Task directions:
Copy each line below in which the string "size" occurs.
(Data to process)
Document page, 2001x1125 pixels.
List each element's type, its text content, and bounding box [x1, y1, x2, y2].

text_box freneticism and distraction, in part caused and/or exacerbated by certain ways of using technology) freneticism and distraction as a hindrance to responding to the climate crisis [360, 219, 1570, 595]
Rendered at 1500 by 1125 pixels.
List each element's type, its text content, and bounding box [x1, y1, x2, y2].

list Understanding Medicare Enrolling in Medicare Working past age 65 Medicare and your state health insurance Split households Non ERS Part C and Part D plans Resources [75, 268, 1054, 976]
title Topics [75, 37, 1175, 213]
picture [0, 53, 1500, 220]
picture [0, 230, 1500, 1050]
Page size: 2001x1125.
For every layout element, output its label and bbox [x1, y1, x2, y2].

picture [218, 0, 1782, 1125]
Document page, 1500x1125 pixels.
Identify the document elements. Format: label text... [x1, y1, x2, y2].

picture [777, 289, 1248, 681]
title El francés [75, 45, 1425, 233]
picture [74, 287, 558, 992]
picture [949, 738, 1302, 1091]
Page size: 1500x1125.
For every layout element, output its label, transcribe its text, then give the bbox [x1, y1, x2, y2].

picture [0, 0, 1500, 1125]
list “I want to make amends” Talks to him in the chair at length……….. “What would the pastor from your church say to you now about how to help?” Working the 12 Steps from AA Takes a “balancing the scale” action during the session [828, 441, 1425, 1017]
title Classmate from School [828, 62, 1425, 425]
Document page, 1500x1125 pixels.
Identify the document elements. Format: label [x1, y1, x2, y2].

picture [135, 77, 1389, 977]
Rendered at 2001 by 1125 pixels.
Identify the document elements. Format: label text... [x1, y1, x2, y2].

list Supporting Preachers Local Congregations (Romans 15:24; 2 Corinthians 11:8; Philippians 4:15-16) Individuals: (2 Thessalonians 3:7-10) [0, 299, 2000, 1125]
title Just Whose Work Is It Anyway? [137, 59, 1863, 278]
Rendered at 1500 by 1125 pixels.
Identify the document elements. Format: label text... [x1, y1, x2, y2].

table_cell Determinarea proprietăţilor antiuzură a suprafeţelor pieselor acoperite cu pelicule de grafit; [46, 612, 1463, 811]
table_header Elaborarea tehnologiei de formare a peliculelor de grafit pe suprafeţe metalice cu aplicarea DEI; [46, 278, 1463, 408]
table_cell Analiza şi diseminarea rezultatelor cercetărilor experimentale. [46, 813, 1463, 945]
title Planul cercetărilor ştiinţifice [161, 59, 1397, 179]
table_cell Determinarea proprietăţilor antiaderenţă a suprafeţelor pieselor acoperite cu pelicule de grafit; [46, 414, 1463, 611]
(End Data to process)
Expected output:
Page size: 2001x1125.
Page size: 1500x1125.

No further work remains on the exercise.